(Dataset entries)
------------------------
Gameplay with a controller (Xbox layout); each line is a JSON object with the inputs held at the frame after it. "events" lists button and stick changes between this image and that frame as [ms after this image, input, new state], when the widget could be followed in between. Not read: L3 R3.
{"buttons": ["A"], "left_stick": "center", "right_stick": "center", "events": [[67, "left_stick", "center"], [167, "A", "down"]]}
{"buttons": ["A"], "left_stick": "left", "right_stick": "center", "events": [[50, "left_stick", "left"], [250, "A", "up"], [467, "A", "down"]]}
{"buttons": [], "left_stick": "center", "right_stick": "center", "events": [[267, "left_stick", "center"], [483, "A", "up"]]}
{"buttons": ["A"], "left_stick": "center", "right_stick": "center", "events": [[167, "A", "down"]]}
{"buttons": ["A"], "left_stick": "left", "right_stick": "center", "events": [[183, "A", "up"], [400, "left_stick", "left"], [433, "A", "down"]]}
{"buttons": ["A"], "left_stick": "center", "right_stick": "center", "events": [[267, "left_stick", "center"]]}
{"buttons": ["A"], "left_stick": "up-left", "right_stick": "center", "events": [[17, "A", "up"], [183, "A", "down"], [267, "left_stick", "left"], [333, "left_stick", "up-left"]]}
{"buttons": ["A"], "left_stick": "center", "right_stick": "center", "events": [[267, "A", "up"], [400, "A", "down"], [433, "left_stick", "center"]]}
------------------------
TASK DESCRIPTION -
Can you restate every record above word for word?

ANSWER SECTION -
Gameplay with a controller (Xbox layout); each line is a JSON object with the inputs held at the frame after it. "events" lists button and stick changes between this image and that frame as [ms after this image, input, new state], when the widget could be followed in between. Not read: L3 R3.
{"buttons": ["A"], "left_stick": "center", "right_stick": "center", "events": [[67, "left_stick", "center"], [167, "A", "down"]]}
{"buttons": ["A"], "left_stick": "left", "right_stick": "center", "events": [[50, "left_stick", "left"], [250, "A", "up"], [467, "A", "down"]]}
{"buttons": [], "left_stick": "center", "right_stick": "center", "events": [[267, "left_stick", "center"], [483, "A", "up"]]}
{"buttons": ["A"], "left_stick": "center", "right_stick": "center", "events": [[167, "A", "down"]]}
{"buttons": ["A"], "left_stick": "left", "right_stick": "center", "events": [[183, "A", "up"], [400, "left_stick", "left"], [433, "A", "down"]]}
{"buttons": ["A"], "left_stick": "center", "right_stick": "center", "events": [[267, "left_stick", "center"]]}
{"buttons": ["A"], "left_stick": "up-left", "right_stick": "center", "events": [[17, "A", "up"], [183, "A", "down"], [267, "left_stick", "left"], [333, "left_stick", "up-left"]]}
{"buttons": ["A"], "left_stick": "center", "right_stick": "center", "events": [[267, "A", "up"], [400, "A", "down"], [433, "left_stick", "center"]]}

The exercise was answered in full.